La sua facciata principale archiacuta del Quattrocento si articola su due piani (oltre al pianterreno e il sottotetto): è asimmetrica a causa della peculiare struttura del campo e caratterizzata da una pentafora con pilastri in marmo rosa di Verona (affacciantesi su un poggiolo colonnato), impreziosita da inserti marmorei a cerchio e rilievi scultorei e soverchiata da altorilievi bizantini del X secolo. Al secondo piano si nota una trifora centrale, mentre le rimanenti finestre, a parte quelle del solaio, sono monofore con cuspide ogivale. Il retro del prospetto si contraddistingue da due balconcini, al primo e secondo piano, con vedute e porte finestre ad una sola apertura.[1]
L'interno dell'edificio si raggiunge con una rampa di scale dell'epoca che porta al piano nobile. Qui si evidenzia il fastoso salone di rappresentanza, arredato con mobilia di antiquariato, pregiati tappeti, dipinti del XVIII secolo (degli artisti Niccolò Bambini, Antonio Molinari e Giuseppe Diamantini), ricchi lampadari in vetro di Murano ed elaborati stucchi settecenteschi che decorano le pareti ed il soffitto. L'ampia sala[2] prende luce dalla pentafora che dà sul campo.
L'elegante costruzione, già di proprietà della dogale famiglia Gritti (vi risiedette il settantasettesimo Doge della Repubblica di VeneziaAndrea Gritti, 1523-1538), in seguito alle nozze, nel 1591, tra Lucrezia Gritti e Tommaso Morosini, entrò a far parte del patrimonio immobiliare della famiglia di quest'ultimo. Nel 1729 il matrimonio tra la loro discendente Elisabetta Morosini, nipote di Tebaldo, con Sebastiano Badoer, sancì, per questi, la proprietà del palazzo. L'aristocrazia veneziana di solito preferiva avere la residenza ufficiale lungo il Canal Grande, tuttavia alcuni blasonati (spesso di rami cadetti) optavano per luoghi più tranquilli, comunque non lontani dal Palazzo ducale e da piazza San Marco.[3]Durante gli anni della metà del XIX secolo, infine, i Badoer-Partecipazio vendettero lo storico palazzo ai marchesi Saibante.[4]L'edificio ha subìto, recentemente, un radicale restauro esterno ed interno.
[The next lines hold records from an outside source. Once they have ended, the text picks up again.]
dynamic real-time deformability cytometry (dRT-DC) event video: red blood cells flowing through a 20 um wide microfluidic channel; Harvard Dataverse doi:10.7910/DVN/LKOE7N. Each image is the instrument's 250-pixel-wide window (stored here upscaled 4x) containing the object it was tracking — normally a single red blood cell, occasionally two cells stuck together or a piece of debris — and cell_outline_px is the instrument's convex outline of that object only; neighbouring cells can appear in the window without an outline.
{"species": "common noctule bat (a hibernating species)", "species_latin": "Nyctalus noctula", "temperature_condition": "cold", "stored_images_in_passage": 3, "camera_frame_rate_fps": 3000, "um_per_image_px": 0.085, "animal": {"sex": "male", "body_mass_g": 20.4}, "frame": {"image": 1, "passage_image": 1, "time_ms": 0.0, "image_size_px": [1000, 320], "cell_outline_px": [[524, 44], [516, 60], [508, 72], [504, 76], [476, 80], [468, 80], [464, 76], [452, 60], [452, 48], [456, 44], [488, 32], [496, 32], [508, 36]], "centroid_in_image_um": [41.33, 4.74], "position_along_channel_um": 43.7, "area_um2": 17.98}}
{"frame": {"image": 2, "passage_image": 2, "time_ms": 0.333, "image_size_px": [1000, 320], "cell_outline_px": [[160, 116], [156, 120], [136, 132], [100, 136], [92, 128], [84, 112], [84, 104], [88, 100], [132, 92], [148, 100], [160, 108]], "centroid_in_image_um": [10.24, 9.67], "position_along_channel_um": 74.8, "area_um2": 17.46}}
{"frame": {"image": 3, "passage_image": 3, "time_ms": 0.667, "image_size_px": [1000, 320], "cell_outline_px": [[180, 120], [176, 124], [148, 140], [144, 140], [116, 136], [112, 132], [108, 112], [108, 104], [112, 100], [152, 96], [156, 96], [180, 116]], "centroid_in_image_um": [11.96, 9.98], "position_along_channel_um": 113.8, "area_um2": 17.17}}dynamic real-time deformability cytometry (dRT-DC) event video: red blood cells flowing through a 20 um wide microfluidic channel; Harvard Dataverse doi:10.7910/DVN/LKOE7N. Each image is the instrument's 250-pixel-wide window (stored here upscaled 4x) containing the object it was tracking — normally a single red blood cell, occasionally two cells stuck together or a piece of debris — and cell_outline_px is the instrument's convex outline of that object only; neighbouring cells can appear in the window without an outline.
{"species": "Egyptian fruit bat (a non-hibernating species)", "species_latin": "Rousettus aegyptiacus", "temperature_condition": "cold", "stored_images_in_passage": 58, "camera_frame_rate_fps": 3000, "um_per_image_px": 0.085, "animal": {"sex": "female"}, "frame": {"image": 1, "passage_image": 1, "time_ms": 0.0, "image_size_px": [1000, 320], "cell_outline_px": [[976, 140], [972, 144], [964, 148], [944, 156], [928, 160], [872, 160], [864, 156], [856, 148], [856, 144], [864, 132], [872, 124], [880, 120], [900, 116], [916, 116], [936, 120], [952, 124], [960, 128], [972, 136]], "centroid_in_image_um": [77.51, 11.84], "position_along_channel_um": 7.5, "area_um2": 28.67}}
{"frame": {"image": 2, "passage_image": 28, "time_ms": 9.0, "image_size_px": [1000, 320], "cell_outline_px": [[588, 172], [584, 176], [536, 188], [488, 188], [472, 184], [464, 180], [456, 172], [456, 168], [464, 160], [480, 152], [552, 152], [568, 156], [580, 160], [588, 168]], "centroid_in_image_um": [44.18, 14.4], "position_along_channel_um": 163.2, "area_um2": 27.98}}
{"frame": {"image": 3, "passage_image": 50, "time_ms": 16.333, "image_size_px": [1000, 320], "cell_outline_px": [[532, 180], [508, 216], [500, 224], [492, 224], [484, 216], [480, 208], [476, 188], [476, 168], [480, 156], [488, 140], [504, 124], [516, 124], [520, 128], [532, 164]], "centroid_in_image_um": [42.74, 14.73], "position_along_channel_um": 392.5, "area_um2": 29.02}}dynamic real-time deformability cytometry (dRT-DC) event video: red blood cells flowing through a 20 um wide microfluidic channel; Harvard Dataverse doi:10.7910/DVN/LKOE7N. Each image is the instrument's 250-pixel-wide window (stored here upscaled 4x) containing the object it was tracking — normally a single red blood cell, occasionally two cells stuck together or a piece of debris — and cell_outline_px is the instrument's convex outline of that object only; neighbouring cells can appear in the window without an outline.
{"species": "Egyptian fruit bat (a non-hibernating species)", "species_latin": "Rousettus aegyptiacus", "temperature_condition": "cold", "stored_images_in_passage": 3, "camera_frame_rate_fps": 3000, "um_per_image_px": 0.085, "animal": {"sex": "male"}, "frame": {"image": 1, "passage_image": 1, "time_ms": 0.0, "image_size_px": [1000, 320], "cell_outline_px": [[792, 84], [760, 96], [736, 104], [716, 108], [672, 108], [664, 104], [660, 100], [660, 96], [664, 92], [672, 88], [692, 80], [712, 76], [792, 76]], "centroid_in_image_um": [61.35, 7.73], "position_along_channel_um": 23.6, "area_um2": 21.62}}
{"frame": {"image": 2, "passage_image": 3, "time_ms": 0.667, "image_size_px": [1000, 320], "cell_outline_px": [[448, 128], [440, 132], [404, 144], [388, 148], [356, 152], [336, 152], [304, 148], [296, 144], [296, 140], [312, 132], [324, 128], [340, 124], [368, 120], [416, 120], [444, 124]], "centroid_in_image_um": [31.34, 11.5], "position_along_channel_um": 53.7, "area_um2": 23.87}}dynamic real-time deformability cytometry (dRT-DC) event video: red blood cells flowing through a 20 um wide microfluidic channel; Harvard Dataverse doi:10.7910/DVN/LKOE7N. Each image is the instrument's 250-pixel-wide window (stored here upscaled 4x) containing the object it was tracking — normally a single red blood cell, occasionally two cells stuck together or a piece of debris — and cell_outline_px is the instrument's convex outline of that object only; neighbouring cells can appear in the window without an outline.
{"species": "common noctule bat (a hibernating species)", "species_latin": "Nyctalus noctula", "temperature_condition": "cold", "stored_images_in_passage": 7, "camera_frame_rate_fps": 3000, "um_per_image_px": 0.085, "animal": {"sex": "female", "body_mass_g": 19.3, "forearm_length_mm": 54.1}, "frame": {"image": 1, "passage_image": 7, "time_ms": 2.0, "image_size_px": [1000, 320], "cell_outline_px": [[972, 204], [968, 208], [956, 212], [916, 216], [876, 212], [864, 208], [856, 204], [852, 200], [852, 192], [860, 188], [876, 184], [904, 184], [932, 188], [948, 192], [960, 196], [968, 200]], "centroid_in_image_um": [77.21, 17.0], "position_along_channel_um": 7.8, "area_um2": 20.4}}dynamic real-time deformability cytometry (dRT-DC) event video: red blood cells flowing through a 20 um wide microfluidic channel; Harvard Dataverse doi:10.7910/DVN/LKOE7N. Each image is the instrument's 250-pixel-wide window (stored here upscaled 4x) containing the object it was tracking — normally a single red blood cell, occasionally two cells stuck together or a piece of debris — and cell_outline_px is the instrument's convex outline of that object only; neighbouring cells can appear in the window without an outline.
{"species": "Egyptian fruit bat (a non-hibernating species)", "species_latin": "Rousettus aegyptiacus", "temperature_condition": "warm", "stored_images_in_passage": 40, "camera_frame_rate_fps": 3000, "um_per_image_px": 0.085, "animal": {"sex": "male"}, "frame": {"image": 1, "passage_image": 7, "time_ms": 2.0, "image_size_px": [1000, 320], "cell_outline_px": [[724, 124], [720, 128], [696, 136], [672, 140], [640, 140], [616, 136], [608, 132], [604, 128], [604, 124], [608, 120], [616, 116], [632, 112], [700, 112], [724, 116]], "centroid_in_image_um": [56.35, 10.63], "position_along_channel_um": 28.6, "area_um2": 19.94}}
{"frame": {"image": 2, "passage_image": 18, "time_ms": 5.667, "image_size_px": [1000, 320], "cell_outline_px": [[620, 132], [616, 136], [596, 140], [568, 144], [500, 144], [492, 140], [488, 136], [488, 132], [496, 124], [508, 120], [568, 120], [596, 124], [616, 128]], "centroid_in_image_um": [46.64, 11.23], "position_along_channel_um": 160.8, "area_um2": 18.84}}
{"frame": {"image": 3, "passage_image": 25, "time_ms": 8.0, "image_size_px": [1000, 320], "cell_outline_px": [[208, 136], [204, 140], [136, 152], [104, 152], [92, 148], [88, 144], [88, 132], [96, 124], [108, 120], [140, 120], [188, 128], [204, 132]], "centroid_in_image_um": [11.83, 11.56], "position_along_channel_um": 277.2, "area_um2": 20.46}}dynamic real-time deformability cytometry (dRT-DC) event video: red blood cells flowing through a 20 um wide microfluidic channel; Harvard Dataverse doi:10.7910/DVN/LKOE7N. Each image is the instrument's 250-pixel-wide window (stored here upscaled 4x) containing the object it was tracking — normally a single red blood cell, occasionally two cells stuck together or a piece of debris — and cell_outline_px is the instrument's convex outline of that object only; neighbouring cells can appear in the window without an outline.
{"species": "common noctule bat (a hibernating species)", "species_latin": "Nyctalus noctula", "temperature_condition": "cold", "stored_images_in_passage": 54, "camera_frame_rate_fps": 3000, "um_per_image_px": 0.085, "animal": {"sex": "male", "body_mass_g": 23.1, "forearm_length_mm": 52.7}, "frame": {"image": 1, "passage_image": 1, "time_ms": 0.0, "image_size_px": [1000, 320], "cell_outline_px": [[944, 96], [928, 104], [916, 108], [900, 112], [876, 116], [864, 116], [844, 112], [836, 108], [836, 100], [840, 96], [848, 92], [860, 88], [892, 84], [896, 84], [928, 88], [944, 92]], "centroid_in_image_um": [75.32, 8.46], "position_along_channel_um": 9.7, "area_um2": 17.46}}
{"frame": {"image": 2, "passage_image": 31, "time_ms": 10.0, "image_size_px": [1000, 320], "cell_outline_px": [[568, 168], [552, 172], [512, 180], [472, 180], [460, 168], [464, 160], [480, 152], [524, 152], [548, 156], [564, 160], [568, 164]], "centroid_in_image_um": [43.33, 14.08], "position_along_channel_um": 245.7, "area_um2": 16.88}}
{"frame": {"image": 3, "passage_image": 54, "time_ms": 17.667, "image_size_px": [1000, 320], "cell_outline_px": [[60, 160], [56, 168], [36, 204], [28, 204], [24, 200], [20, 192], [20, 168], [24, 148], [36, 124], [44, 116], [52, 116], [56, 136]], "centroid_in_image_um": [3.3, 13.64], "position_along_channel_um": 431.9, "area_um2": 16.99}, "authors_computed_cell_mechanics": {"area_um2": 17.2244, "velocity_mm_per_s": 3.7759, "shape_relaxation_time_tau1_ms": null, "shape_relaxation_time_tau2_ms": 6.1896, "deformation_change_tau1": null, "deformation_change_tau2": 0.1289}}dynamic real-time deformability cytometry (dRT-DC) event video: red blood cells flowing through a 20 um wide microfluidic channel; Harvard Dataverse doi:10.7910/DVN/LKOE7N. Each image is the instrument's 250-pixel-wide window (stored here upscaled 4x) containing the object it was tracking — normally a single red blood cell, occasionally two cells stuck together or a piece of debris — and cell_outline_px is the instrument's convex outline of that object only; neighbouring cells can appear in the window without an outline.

Il pittore e incisore veneziano Jacopo de' Barbari (1470-1516 circa), nella sua xilografiaVeduta di Venezia, realizzata nel 1500, frappose, tra le molte altre, anche una veduta del campo de la Bragora con il palazzo Gritti. Lo scrittore britannico Michael White ha inserito il palazzo-hotel nella trama del thrillerIl segreto dei Medici.[6]